## TASK BRIEF
Find the lines of data that contain the string "format", then list them.
*** Opening DATA PROVIDED ***
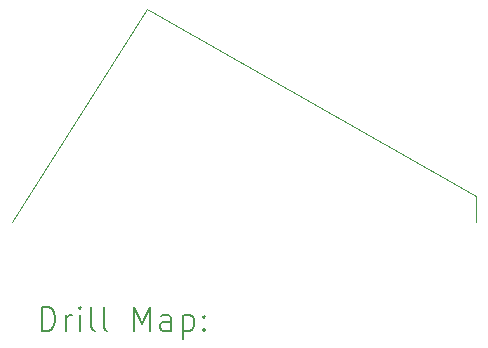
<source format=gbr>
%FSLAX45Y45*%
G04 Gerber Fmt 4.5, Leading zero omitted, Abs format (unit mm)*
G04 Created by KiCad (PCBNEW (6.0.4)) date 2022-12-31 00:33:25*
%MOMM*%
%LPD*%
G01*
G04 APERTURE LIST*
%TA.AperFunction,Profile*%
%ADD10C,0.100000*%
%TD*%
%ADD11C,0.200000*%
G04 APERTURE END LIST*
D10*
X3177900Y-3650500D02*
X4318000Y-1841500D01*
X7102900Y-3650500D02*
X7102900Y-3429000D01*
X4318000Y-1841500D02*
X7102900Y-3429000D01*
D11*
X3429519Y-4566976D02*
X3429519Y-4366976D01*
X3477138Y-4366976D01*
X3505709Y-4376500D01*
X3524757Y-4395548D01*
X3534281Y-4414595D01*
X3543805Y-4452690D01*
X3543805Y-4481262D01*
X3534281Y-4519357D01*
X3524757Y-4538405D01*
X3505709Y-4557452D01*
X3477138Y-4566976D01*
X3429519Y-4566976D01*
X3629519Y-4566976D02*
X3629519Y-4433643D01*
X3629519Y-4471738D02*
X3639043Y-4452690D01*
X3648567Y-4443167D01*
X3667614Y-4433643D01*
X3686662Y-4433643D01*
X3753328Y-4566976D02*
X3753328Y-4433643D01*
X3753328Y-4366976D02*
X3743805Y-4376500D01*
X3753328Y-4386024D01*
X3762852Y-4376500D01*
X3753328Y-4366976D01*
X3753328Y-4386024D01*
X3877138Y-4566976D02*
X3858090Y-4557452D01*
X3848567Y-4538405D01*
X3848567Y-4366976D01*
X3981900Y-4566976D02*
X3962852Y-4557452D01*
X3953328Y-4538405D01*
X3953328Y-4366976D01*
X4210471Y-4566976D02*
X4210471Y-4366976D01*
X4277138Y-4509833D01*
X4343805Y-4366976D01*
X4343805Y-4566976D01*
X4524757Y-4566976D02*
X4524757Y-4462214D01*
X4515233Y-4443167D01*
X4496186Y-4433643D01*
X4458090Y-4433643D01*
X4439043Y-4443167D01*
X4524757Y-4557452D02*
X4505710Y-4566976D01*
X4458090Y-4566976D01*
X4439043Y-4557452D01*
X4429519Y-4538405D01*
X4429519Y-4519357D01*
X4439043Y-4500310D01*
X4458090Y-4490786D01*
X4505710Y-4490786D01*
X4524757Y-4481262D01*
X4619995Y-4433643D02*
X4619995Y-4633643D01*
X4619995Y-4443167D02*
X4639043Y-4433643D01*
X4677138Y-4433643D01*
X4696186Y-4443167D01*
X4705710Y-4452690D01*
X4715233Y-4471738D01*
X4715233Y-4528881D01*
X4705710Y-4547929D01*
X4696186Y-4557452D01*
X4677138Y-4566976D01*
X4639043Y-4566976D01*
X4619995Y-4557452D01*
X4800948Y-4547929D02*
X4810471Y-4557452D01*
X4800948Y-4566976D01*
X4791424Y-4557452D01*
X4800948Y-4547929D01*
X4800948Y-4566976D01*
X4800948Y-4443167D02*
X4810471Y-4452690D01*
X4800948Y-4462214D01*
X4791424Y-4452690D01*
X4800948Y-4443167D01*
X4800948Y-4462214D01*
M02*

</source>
*** Closing DATA PROVIDED ***
## OUTPUT FOR THIS TASK
<source format=gbr>
G04 Gerber Fmt 4.5, Leading zero omitted, Abs format (unit mm)*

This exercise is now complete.